Discover your free Construction Marketing Ideas Email Newsletter

Sunday, October 26, 2008

The annual planning meeting

Our planning meeting is at a chalet in Lac Heney, Quebec.

This afternoon, after heading to the airport to pick up Leslie Greenwood (flying in from Sault. Ste. Marie) and Bob Kruhm (from North Carolina), we head on a two or so hour drive to a chalet in a remote, rural West Quebec area. Other employees and key contractors from Ottawa, Petawawa and St. Catharines will also make their way to the meeting, which starts tonight and ends Tuesday afternoon. (We have a soft agenda tonight, a full scale all day planning meeting tomorrow, and salespeople stay on for an additional day to discuss and co-ordinate specific sales objectives relating to the plans devised on Monday.)
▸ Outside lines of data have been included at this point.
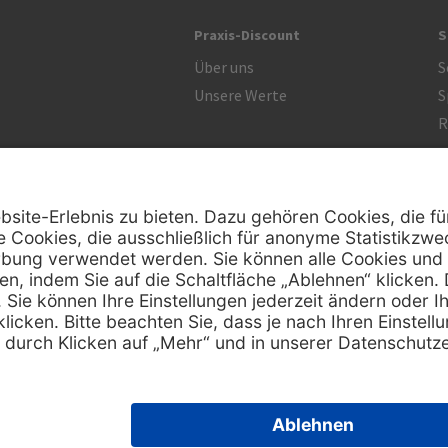
Praxis-Discount
S
Über uns
S
Unsere Werte
S
R
Zertifikat
 ausschließlich Fachkreise. Ausgewiesene Preise sind Nettopreise und verstehen sich zuzüglich der geset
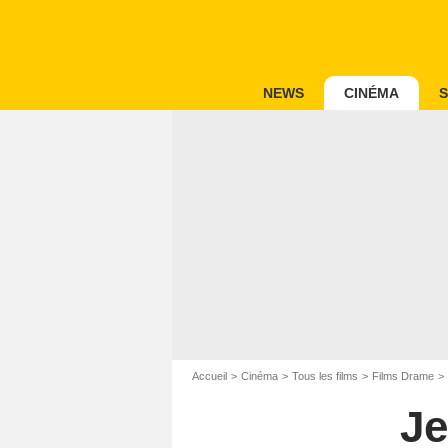
NEWS
CINÉMA
S
Accueil
Cinéma
Tous les films
Films Drame
Je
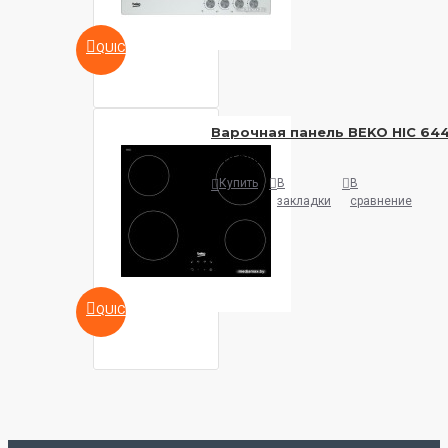
QUICKVIEW
Варочная панель BEKO HIC 64
649 руб.
Купить
В
В
закладки
сравнение
QUICKVIEW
The meeting's cost, of course, is not insignificant -- we pay our facilitators Bill Caswell and Upkar Bikhu from Caswell Corporate Coaching Company significant fees, transportation, per-diems and hourly pay for non-salaried employees, food, and accommodations for everyone. Bu the meeting process, and resulting plan, is as important to the business as any expense, and is really important to your organization once you have six to eight or more employees and key contractors.
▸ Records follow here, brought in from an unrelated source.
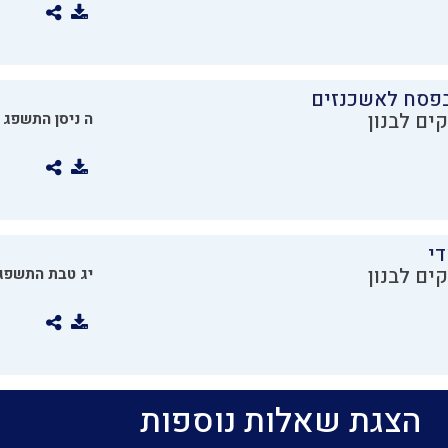
בפסח לאשכנזים
ים לבנון
ה ניסן התשפג
די
ים לבנון
יג טבת התשפג
הצגת שאלות נוספות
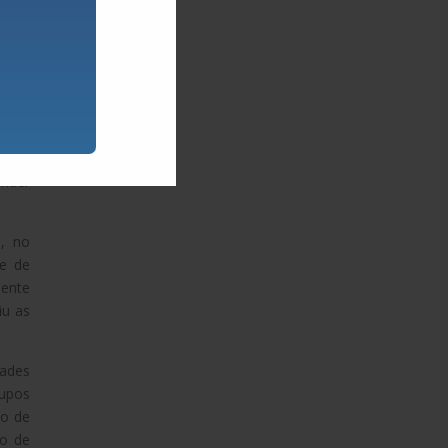
rique
der à
as no
 pelo
ender
o, no
de de
mente
iu as
dades
rupos
ão de
ão de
Why? Structured and co-ordinated planning meetings allow you to combine big picture awareness with practical decision-making; involving all your employees and key contractors in the process results in the power of shared ownership, direction, and creativity. You get your rules to work with, your structure, your vision, and your objectors realigned and reset, and you are then ready to move forward with the year ahead. And you can see where things didn't quite work as planned, and then fix these problems.

Planning meetings cannot predict or solve every problem, of course. The world 'outside' changes -- and this year has been tumultuous in the economy (something we must consider in the plans ahead). And people change. Some leave and others join the business; and their visions differ. Finally, practical opportunities and realities occur -- you learn new things, you discover new market possibilities, and people through the year present thoughts and concepts to you worthy of consideration.

All of these points could lead you to rationalize that planning meetings are a waste of time and money, because the plan can never follow exactly as proposed. But that misses the point. Without a plan, you will just travel rudderless, allowing your emotions, strong-willed people, and individual self-interest to rule and define your decisions. You will get lost in the woods (hopefully we won't, this afternoon, as we find our way to the site.)

At the planning meeting, we'll have limited Internet access -- so there may be a gap in entries for a few days here.